Most days at most jobs, the work is the second one.

Why This Lane Is Underwritten

Triage agents do not write essays about themselves. Nobody tweets a screenshot of “the agent told me an issue has been stuck in deployment for ten days.” There is no demo video. The output is boring. The win is small. The deltas accumulate quietly across weeks of not-having-to-remember.

But these are the agents already in production at most places that have anything in production. The flashy long-horizon coding agents are still figuring out what they are. Triage agents already know.

The other reason this lane is quiet: the time-to-value is hours, not weeks. Each of the four agents above was built in roughly an afternoon, each in response to a specific recurring annoyance. I keep forgetting to check the board. I keep having to translate technical findings to non-technical stakeholders. I keep manually creating GitHub issues from inbound tickets and forgetting to cross-reference, so stale ones drift forever. I keep rewriting the same kind of one-page brief for leadership. No grand narrative. Just a small recurring tax that an agent now pays.
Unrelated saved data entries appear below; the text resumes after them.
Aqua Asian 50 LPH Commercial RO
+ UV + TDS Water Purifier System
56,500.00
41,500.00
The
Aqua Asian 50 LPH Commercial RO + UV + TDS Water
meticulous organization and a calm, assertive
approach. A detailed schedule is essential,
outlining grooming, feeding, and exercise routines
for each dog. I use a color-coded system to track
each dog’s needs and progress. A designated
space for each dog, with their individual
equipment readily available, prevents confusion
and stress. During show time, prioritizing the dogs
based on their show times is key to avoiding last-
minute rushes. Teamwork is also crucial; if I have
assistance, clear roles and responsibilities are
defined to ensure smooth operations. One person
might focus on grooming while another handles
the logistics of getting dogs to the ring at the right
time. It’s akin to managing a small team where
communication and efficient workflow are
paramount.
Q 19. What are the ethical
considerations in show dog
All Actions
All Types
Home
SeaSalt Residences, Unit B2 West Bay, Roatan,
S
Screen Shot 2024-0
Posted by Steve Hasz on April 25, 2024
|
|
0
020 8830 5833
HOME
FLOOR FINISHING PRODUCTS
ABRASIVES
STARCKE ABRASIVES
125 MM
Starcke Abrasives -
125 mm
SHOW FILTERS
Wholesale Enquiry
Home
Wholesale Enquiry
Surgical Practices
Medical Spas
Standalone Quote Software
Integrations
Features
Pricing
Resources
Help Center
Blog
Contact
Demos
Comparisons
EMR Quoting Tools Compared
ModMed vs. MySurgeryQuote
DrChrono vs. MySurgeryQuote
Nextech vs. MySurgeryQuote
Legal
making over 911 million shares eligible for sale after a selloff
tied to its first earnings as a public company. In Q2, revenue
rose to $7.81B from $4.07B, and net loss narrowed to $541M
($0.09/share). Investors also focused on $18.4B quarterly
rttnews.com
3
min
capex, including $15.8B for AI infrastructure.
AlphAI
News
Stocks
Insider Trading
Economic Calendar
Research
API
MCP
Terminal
The deterministic output is the agent

Write the prompt only after you have done the workflow by hand five-plus times. The output format crystallises during the manual repetition; the LLM just becomes the part that reaches the format reliably. If you cannot describe the agent’s output in three sentences, you are not ready to write it yet.

The Counter

Three honest pushbacks worth airing.

  • “These aren’t agents, they’re scripts with a prompt.” Yes. That is the point. Calling everything that calls an LLM an “agent” inflates the category to uselessness. If the mass-market agent discourse is about long-horizon autonomy, triage agents belong in a different category and should probably get a different name. They tend to do better when held to the lower standard.
  • “Anyone could write these.” Also yes. Most people haven’t. The bottleneck is not capability. It is noticing the recurring tax for long enough to write the agent that pays it. The threshold to act is high, the gain after acting is modest, and so it sits.
  • “They won’t scale to harder problems.” True. Don’t try to make a three-line explainer solve a database race condition. Use vitest. Triage agents are right at exactly one tier of difficulty, which happens to be the tier most ops work lives at.

Closing the Lane

The marquee agents are still figuring out what they are. The boring agents already know. They run in the background, output in their fixed format, and stop. They do not improvise. They do not reason about their own role. They do not ask for tools they do not have.

If you have a recurring annoyance that takes ten minutes a week and is the same shape every time, there is a 30-line prompt that pays the tax for you. The LLM is the smallest possible part of the solution. The CLI you already wrote is the largest. The agent is the formatting glue between them.

Boring agents ship. The loud ones are still arguing about plan mode.